MARCOS AUGUSTO GONÇALVES
EDITOR DE DOMINGO

O motorista de táxi pede autorização para ligar o rádio. Concedo e logo estamos ouvindo, ao vivo, o depoimento de Guilherme de Pádua.
São Paulo passa pela janela chuvosa enquanto o acusado relata os momentos que se seguiram à morte de Daniella Perez.
Pádua recheia a narrativa com detalhes. Reproduz diálogos, emoções, gestos. Tudo é repetido, de forma simplificada, pelo juiz, que pede mais objetividade.

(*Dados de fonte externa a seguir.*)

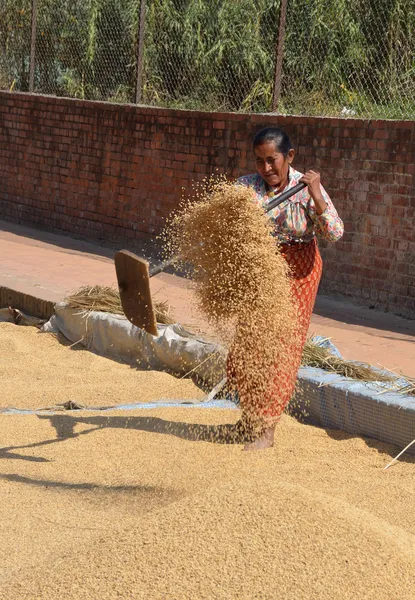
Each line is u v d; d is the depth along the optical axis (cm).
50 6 1464
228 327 495
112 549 327
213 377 631
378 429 526
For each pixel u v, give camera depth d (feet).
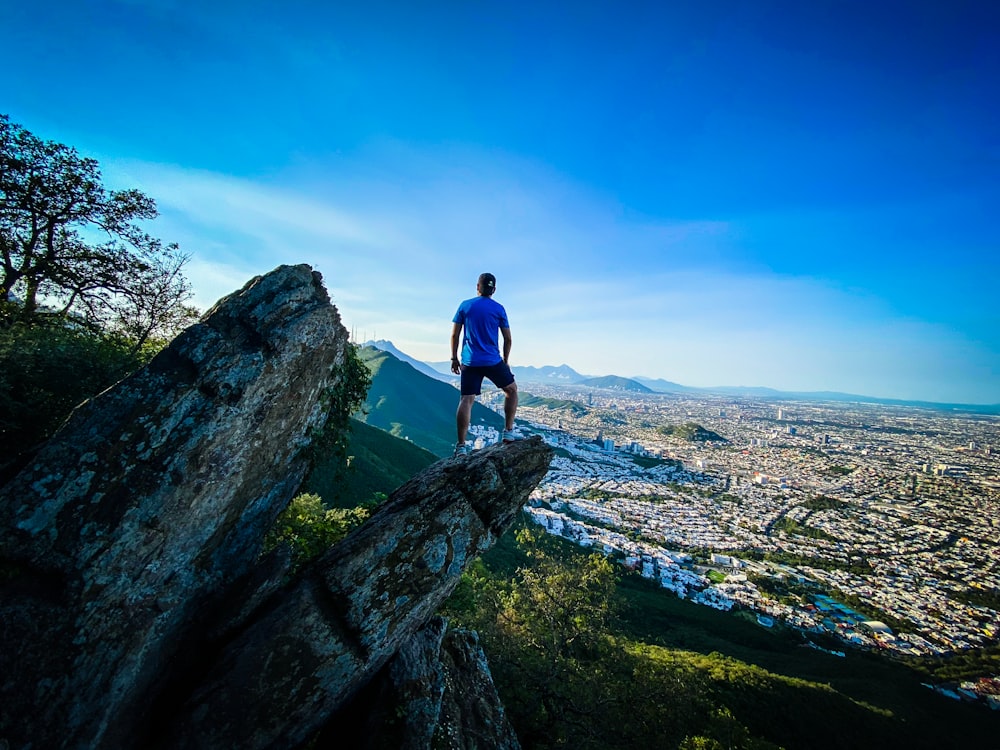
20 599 14.58
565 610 67.36
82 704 14.73
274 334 20.58
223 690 17.78
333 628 19.88
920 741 107.86
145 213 67.72
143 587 16.55
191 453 17.60
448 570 23.36
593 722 54.65
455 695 28.32
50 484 15.74
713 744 52.39
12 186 55.52
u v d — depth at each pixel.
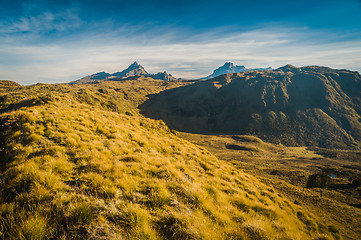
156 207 6.00
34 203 5.20
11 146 9.48
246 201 9.50
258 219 7.73
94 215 4.92
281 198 15.54
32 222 4.27
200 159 16.55
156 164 10.31
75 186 6.43
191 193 7.39
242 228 6.27
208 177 12.73
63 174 7.25
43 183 6.09
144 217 5.12
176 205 6.41
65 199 5.38
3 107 25.38
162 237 4.77
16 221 4.41
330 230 13.02
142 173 8.48
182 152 16.41
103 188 6.32
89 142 11.30
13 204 4.98
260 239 6.03
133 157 10.28
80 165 8.30
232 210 7.71
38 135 10.63
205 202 7.18
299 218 13.33
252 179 18.78
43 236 4.18
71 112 16.12
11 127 11.51
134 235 4.50
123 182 6.88
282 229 7.75
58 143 10.42
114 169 7.93
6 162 8.38
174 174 9.26
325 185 127.38
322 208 66.75
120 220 4.94
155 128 23.08
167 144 17.44
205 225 5.42
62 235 4.29
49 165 7.42
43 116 13.65
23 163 7.46
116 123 17.94
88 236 4.39
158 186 7.12
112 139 13.09
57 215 4.81
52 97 20.09
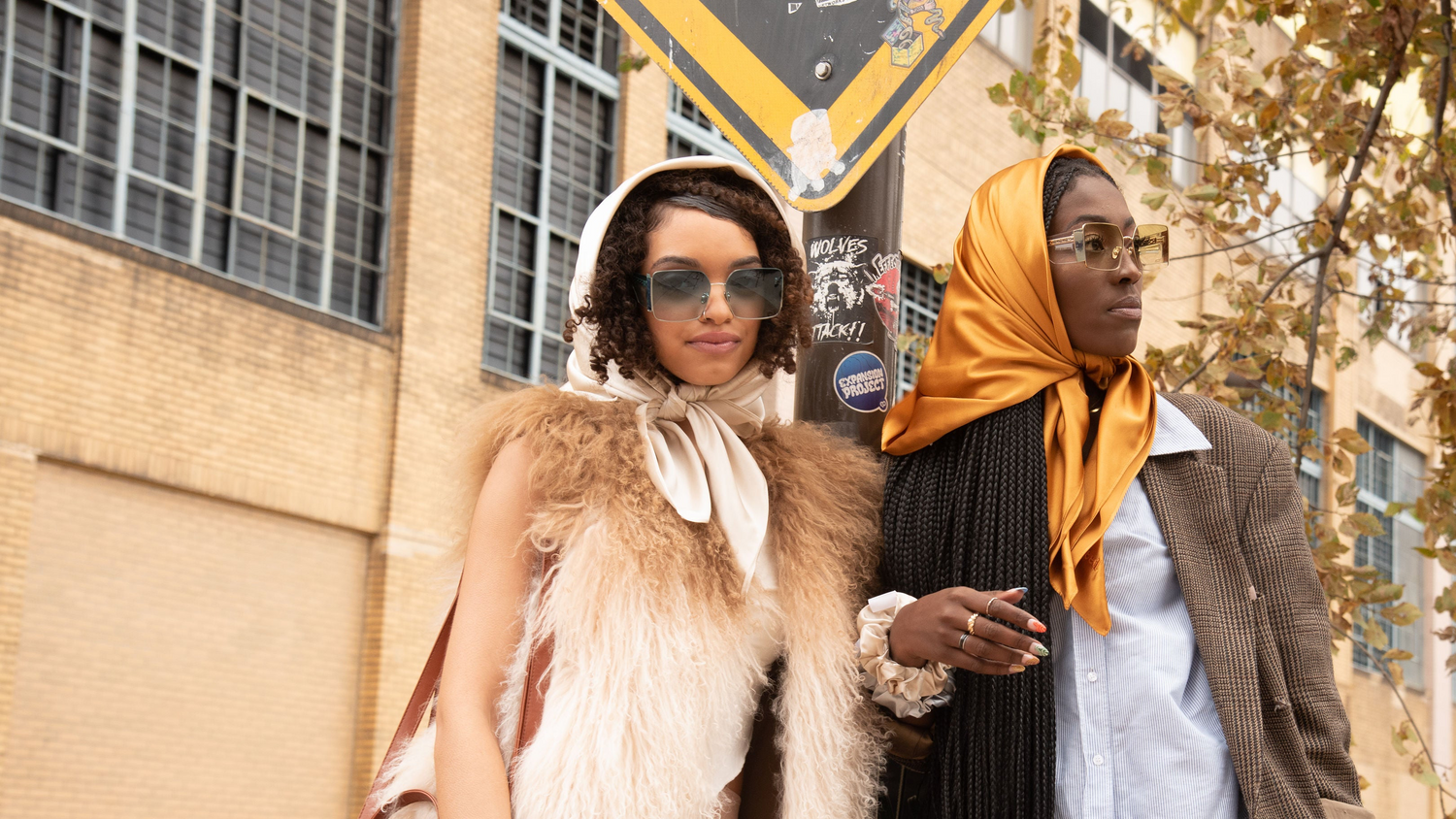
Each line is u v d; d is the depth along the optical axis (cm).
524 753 184
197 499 927
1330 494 1652
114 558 880
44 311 844
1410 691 1884
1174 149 1436
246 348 950
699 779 186
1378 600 404
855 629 207
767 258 211
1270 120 424
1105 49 1426
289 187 1015
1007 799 205
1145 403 218
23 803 823
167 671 903
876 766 206
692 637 188
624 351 203
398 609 1022
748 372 213
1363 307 488
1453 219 439
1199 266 1434
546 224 1167
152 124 941
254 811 941
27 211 841
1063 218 224
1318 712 204
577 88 1210
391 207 1062
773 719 205
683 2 237
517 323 1145
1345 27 405
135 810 878
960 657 183
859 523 218
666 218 203
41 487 847
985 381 223
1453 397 430
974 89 1417
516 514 195
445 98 1088
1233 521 210
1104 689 207
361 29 1069
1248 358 424
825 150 223
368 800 195
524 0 1175
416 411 1042
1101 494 210
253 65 1000
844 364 243
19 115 873
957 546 217
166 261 909
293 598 980
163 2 950
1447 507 416
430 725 202
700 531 197
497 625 192
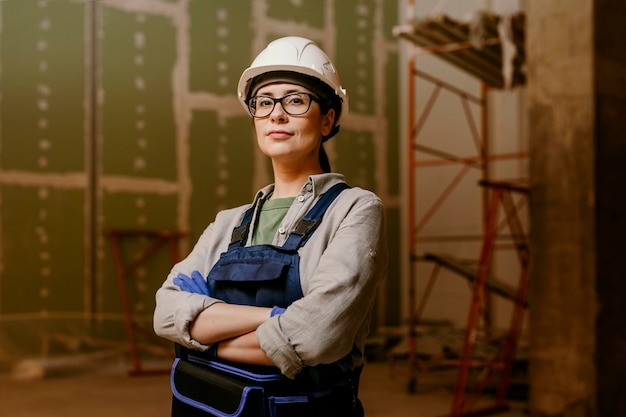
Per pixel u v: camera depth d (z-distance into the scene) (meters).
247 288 1.29
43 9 5.50
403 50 6.86
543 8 3.53
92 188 5.60
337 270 1.19
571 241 3.40
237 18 6.09
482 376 4.80
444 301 6.39
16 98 5.41
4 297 5.29
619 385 3.42
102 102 5.64
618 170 3.47
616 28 3.50
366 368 5.81
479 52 4.71
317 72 1.34
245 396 1.14
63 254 5.49
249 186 6.12
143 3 5.77
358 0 6.64
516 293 4.38
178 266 1.45
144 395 4.59
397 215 6.80
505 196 5.97
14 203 5.37
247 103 1.46
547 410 3.46
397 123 6.84
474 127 6.27
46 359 5.34
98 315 5.56
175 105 5.87
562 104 3.45
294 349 1.16
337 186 1.35
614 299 3.41
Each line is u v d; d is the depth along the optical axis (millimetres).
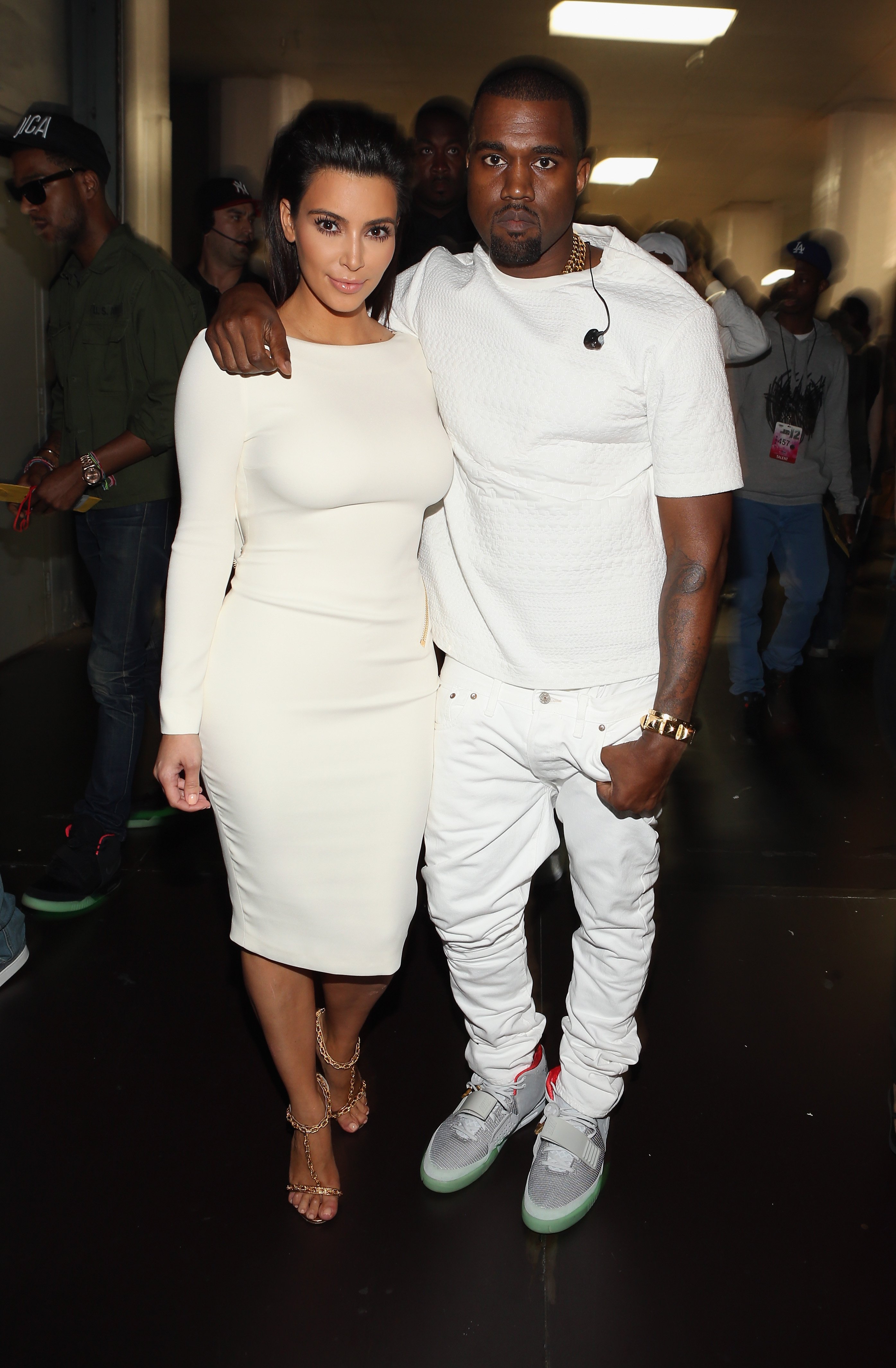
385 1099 2107
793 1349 1562
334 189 1464
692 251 3855
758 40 8602
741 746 4195
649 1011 2396
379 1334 1583
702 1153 1960
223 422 1497
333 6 7816
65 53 5172
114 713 2812
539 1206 1773
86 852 2801
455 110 2959
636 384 1486
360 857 1663
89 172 2664
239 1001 2402
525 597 1593
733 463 1517
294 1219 1798
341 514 1551
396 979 2531
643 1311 1624
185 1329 1588
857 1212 1821
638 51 8898
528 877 1797
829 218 10977
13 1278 1673
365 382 1569
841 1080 2166
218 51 8820
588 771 1613
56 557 5504
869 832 3371
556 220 1491
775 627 6211
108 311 2684
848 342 6082
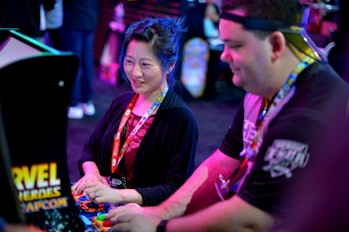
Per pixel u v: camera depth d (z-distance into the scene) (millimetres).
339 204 820
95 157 1949
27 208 1207
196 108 5488
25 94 1131
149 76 1735
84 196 1613
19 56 1318
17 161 1185
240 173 1430
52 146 1225
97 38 7254
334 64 1639
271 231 1139
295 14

Perdido na monotonia do depoimento, revisito mentalmente o país da época do crime. Um país em transe: o grande circo do impeachment de Collor, as incertezas econômicas e o assassinato com ingredientes espetaculares.
Um amigo suíço, que então visitava o Brasil pela primeira vez, não escondia seu espanto. Acostumado à sólida estabilidade de seu belo, rico e agradável país, divertia-se com a grande confusão desse enlouquecido gigante tropical. "Nada mau para vocês jornalistas."
Mas o fato é que as coisas mudam. Não estamos na Suíça, mas a realidade vai-se tornando mais previsível.
A estabilidade econômica, a queda do bloco socialista, a crescente consolidação do consenso neocapitalista e o desejo de otimismo que parece atravessar a sociedade estão levando a imprensa a repensar suas opções.
As discussões estão em curso e delas participam, também, jornalistas de outros países.
Os problemas que o jornalismo passou a enfrentar no Brasil já se manifestavam nos EUA e na Europa. Afinal, o que querem os leitores? Qual a função do jornal nesse mundo de individualismos e passividades, cheio de novas mídias e facilidades de informação?
Semana passada, de volta ao Brasil, já falando bom português, meu amigo suíço perguntava-me sobre o jornalismo brasileiro nessa nova fase do país.
"Está indo tudo bem", desconversei.
"Mas daqui a pouco vamos estar dando manchetes para a vaca que pulou a cerca."